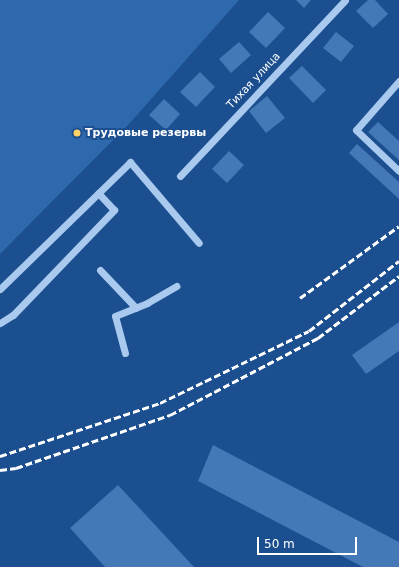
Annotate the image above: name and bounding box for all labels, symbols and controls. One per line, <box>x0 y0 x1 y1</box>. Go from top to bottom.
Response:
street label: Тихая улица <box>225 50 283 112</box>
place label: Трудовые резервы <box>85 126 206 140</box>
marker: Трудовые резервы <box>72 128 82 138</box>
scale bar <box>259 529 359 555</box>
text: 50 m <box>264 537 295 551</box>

* * *

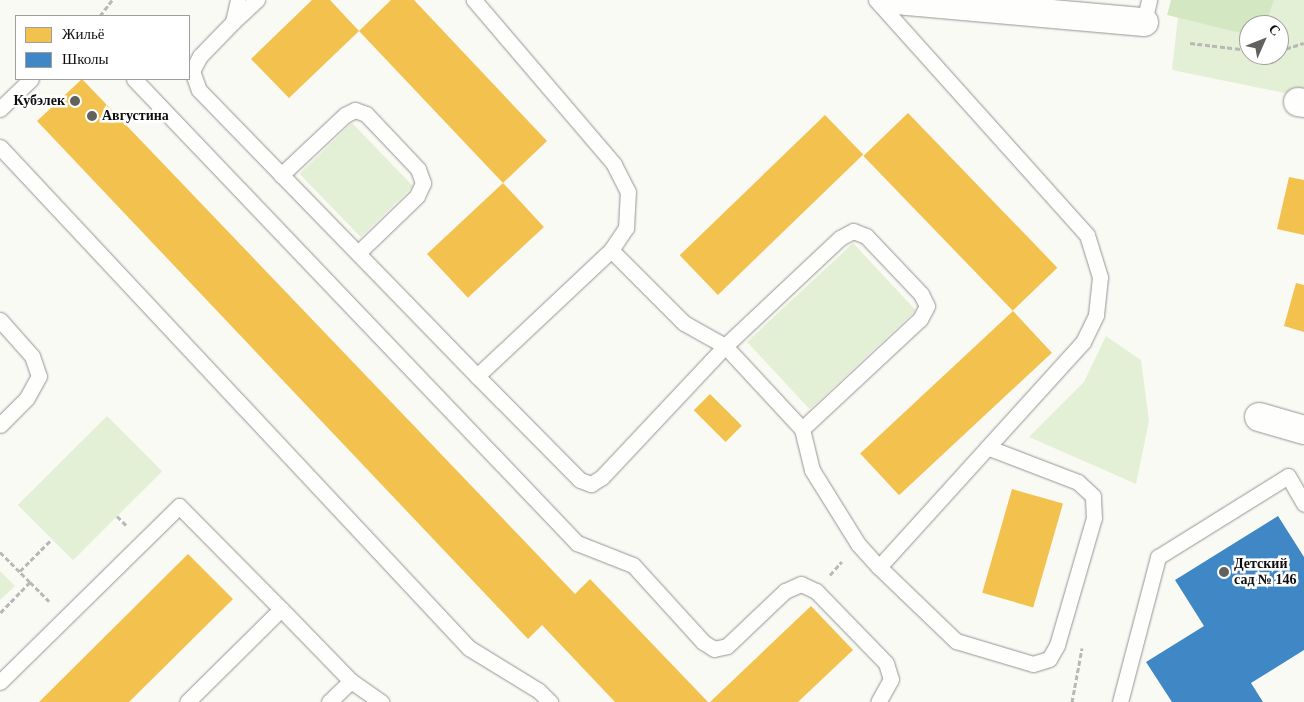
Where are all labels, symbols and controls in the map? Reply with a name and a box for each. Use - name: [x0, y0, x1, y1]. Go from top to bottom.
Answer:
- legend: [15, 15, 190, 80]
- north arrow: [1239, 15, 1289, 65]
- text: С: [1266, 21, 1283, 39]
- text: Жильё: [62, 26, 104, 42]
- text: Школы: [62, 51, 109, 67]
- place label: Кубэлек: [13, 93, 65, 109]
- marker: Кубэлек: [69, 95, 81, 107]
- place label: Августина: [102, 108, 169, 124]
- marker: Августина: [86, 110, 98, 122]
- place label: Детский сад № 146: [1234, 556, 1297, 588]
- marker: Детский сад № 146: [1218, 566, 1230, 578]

...

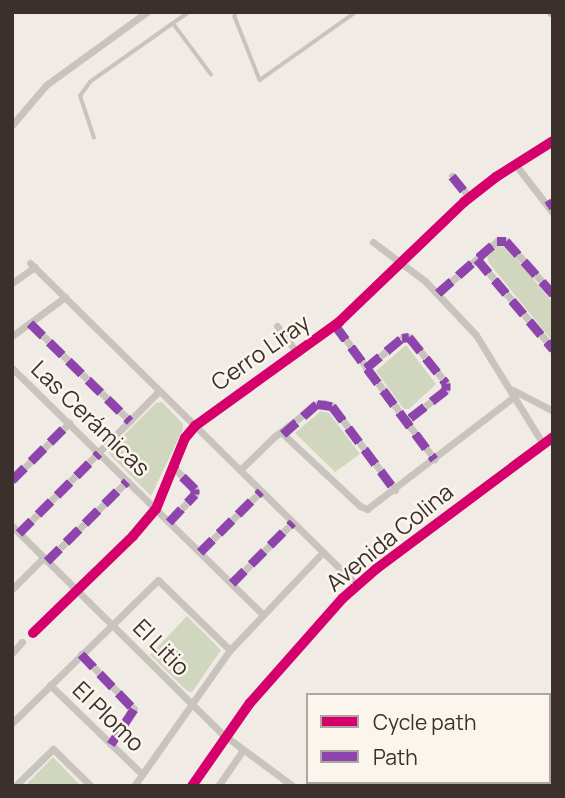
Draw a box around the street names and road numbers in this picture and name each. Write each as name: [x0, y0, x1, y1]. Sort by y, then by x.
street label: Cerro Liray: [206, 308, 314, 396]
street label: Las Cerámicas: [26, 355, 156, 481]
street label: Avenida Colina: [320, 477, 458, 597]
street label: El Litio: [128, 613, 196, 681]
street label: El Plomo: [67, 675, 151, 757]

● Your goal:
Among the lines above, find each one containing the string "controls" and copy it.

● Expected output:
Annotate the image above: name and bounding box for all labels, symbols and controls. One per line, <box>x0 y0 x1 y1</box>. Go from top to bottom.
Where are all labels, symbols and controls in the map? Reply with a name and a box for each. Use - name: [x0, y0, x1, y1]. Go from top to bottom.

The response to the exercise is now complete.